ALERTA VETERINÁRIO

Veterinário Robson Góis alerta: castração é a principal prevenção contra piometra em cadelas

Médico veterinário Robson Góis em entrevista concedida ao programa Panorama 95.
Médico veterinário Robson Góis em entrevista. (Foto: Divulgação)

Especialista Robson Góis explica os riscos da piometra, infecção uterina grave em cadelas e gatas, e destaca a castração como a medida mais eficaz para evitar a doença.

A piometra, uma infecção bacteriana grave que atinge o útero de cadelas e gatas, representa uma emergência veterinária com potencial de levar o animal à morte rapidamente, caso não seja diagnosticada e tratada a tempo. O médico veterinário Robson Góis, em entrevista ao programa Panorama 95, da 95 FM de Caicó, reforçou o alerta sobre a doença, destacando que a sua rápida evolução pode desencadear septicemia e comprometer a vida do animal.

Conforme explicou o especialista, o termo "piometra" deriva de "pio" (pus) e "metra" (útero), indicando uma infecção bacteriana interna. "Essa infecção bacteriana pode se espalhar para todo o corpo, causando uma septicemia e levando o animal, muitas vezes, a óbito", detalhou Robson Góis. A doença exige atenção imediata devido ao risco de disseminação para outros órgãos vitais.
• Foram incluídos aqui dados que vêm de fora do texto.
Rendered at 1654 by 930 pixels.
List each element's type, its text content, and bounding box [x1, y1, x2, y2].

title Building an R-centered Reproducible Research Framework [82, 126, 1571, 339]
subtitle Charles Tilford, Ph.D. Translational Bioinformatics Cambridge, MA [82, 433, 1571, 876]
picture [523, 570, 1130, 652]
Os sinais clínicos mais comuns da piometra incluem aumento na ingestão de água, maior frequência urinária, perda de peso, febre e crescimento visível do abdômen. Em algumas situações, pode ocorrer a liberação de secreção vaginal, especialmente na forma aberta da infecção. Robson Góis detalhou que o abdômen aumentado é um indicativo notório da doença, principalmente na forma fechada, onde o pus se acumula internamente.

O médico veterinário esclareceu que a piometra se manifesta de duas formas: aberta e fechada. Na piometra aberta, o pus acumula-se no útero, mas é expelido pela vagina. Já na forma fechada, o acúmulo interno impede a eliminação do pus, o que, segundo Góis, a torna mais perigosa, pois o organismo pode reabsorver as bactérias. As secreções na forma aberta podem variar de amareladas a achocolatadas ou sanguinolentas.

O acúmulo de pus representa um risco sério, podendo levar à ruptura uterina. Quando isso ocorre, o líquido infectado espalha-se pela cavidade abdominal, provocando peritonite severa e, infelizmente, elevando consideravelmente a taxa de mortalidade. "Esse daí pode chegar até a ruptura do útero. E esse líquido, quando rompe, cai na cavidade abdominal, causando uma peritonite severa. E a maioria desses animais que causam ruptura uterina, infelizmente, vão a óbito", alertou o veterinário.

O diagnóstico da piometra é primariamente realizado por meio de ultrassonografia abdominal, um exame não invasivo com alta resolutividade. Exames complementares, como o hemograma, são essenciais para avaliar o quadro infeccioso do animal e confirmar a natureza da infecção. "A ultrassonografia só diz se existe presença ou não de líquido dentro do útero. Quem vai dar o suporte para saber se é infeccioso ou não vai ser os outros exames complementares, como o hemograma", explicou Góis.

O tratamento mais indicado, especialmente na piometra fechada, é a cirurgia para remoção do útero e dos ovários, conhecida como castração. Em casos específicos, como em fêmeas de alto valor genético ou destinadas à reprodução, pode-se considerar o tratamento clínico. Contudo, o procedimento cirúrgico é fundamental para eliminar a fonte da infecção e evitar o óbito do animal.

A demora no diagnóstico e tratamento pode resultar em danos permanentes a órgãos como fígado, pâncreas e rins, em decorrência da disseminação bacteriana pela corrente sanguínea. Quadros avançados podem até levar a alterações neurológicas, como encefalite e convulsões. Ainda assim, o prognóstico tende a ser favorável em casos de detecção precoce e quando o animal possui boas condições gerais de saúde.

O uso de anticoncepcionais em fêmeas pode aumentar o risco de desenvolvimento da piometra, pois os progestágenos podem causar desequilíbrios hormonais propícios à doença. A enfermidade é mais comum em animais adultos, geralmente após o cio, devido a fatores hormonais e à possibilidade de o sangue menstrual servir como meio de cultura para bactérias. Bactérias presentes em outras partes do corpo, como a boca, também podem migrar para o útero e contribuir para a infecção.

Robson Góis reitera que a castração é a medida preventiva mais eficaz, pois a remoção do útero elimina a possibilidade de formação de pus e, consequentemente, a piometra. Ele esclareceu que a "piometra de coto", uma condição rara após a cirurgia, hoje é minimizada pela segurança dos procedimentos modernos. Góis também desmistificou a ideia de que a doença só afeta cadelas adultas, relatando casos em animais jovens, inclusive após o primeiro cio.